Deze uitspraak is gedaan door mr. R.P. Broeders, rechter, in aanwezigheid van mr. N. van Asten, griffier, op 15 september 2022 en openbaar gemaakt door middel van geanonimiseerde publicatie op www.rechtspraak.nl.
griffier
rechter
Een afschrift van deze uitspraak is verzonden aan partijen op:
Informatie over hoger beroep
Een partij die het niet eens is met deze uitspraak, kan een hogerberoepschrift sturen naar het gerechtshof ’s-Hertogenbosch waarin wordt uitgelegd waarom deze partij het niet eens is met deze uitspraak. Het hogerberoepschrift moet worden ingediend binnen zes weken na de dag waarop deze uitspraak is verzonden.
Wettelijk kader
Verordening parkeerbelastingen Breda 2021 (Parkeerverordening)
Artikel 1, onder a, van de Parkeerverordening
Voor de toepassing van deze verordening en de daarop berustende bepalingen wordt verstaan onder parkeren: het gedurende een aaneengesloten periode doen of laten staan van een motorvoertuig, anders dan gedurende de tijd die nodig is voor en gebruikt wordt tot het onmiddellijk in- of uitstappen van personen dan wel het onmiddellijk laden of lossen van goederen, op binnen de gemeente gelegen voor het openbaar verkeer openstaande terreinen of weggedeelten, waarop dit doen of laten staan niet ingevolge een wettelijk voorschrift is verboden.

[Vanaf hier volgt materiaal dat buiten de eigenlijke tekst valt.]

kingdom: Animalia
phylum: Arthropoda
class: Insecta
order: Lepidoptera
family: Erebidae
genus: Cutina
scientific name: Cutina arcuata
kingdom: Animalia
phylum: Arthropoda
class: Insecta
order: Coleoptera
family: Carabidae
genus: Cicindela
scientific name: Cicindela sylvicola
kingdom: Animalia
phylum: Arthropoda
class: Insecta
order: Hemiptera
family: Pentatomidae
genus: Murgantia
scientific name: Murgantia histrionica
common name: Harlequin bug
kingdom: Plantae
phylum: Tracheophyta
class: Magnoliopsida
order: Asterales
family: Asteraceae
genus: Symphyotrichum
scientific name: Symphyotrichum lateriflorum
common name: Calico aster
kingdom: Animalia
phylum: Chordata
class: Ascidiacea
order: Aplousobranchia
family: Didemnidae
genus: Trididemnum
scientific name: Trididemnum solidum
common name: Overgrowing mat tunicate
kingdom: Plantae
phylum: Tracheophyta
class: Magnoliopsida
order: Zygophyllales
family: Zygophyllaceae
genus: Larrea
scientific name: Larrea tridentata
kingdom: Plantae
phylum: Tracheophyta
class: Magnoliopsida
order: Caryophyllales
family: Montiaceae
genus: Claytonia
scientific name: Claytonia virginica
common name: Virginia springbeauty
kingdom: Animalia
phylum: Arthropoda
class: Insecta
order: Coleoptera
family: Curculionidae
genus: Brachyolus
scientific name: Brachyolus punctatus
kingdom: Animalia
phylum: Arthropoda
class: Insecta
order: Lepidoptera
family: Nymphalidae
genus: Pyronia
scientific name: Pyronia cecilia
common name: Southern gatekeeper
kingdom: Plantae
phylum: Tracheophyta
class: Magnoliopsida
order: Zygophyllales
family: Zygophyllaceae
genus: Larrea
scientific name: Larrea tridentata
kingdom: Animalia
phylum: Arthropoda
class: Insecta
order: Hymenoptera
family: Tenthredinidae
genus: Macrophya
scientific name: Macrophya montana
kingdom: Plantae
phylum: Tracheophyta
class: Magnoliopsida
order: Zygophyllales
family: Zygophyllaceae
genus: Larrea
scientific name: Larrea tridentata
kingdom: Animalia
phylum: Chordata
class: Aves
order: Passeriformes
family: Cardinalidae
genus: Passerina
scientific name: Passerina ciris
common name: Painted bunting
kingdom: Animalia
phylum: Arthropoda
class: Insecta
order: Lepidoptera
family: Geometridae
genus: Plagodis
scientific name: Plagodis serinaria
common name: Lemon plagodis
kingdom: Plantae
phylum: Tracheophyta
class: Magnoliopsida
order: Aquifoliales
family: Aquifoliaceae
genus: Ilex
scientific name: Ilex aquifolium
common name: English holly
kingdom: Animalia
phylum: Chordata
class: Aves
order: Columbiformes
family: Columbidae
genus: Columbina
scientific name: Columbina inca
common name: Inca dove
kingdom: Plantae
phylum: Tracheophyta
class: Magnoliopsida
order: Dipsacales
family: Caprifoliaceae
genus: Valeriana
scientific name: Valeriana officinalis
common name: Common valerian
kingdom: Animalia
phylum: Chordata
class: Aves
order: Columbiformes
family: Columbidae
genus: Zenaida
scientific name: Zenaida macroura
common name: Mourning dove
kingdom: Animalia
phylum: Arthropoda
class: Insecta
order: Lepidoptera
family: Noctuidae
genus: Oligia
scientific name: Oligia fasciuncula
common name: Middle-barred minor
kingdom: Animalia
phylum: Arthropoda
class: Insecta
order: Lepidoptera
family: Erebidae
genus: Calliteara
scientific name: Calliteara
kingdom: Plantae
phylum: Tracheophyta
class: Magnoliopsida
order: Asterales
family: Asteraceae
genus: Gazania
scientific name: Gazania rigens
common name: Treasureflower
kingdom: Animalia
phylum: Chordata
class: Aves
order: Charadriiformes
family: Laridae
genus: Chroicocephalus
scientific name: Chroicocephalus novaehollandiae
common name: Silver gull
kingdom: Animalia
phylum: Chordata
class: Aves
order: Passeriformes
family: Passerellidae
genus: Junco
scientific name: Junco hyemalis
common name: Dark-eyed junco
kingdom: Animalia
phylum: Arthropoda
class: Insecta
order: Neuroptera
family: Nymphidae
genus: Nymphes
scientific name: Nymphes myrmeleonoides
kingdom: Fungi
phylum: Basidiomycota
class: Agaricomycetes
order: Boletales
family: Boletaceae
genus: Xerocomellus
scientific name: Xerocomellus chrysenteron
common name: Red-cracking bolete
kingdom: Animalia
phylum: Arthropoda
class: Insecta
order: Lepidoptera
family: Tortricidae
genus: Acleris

Artikel 4 van de Parkeerverordening
De maatstaf van heffing en het belastingtarief zijn vermeld in de bij deze verordening behorende en daarvan deel uitmakende Tarieven- en kostentabel parkeerbelastingen 2021.
Artikel 8 van de Parkeerverordening
De aanwijzing van de plaats waar, het tijdstip en de wijze waarop tegen betaling van de belasting bedoeld in artikel 2, onderdeel a en b, mag worden geparkeerd geschiedt in alle gevallen door het college van burgemeester en wethouders bij openbaar te maken besluit.

Voetnoten

1.Artikel 4 en 8 van de Verordening parkeerbelastingen Breda 2021 en het Aanwijzingsbesluit parkeerbelastingen 2021.
2.Artikel 1, onder a, van de Parkeerverordening.
3.Gerechtshof ’s-Hertogenbosch 20 februari 2020, ECLI:NL:GHSHE:2020:654, 3.2.5.
4.Gerechtshof Amsterdam 19 juli 2022, ECLI:NL:GHAMS:2022:2177, r.o. 5.3.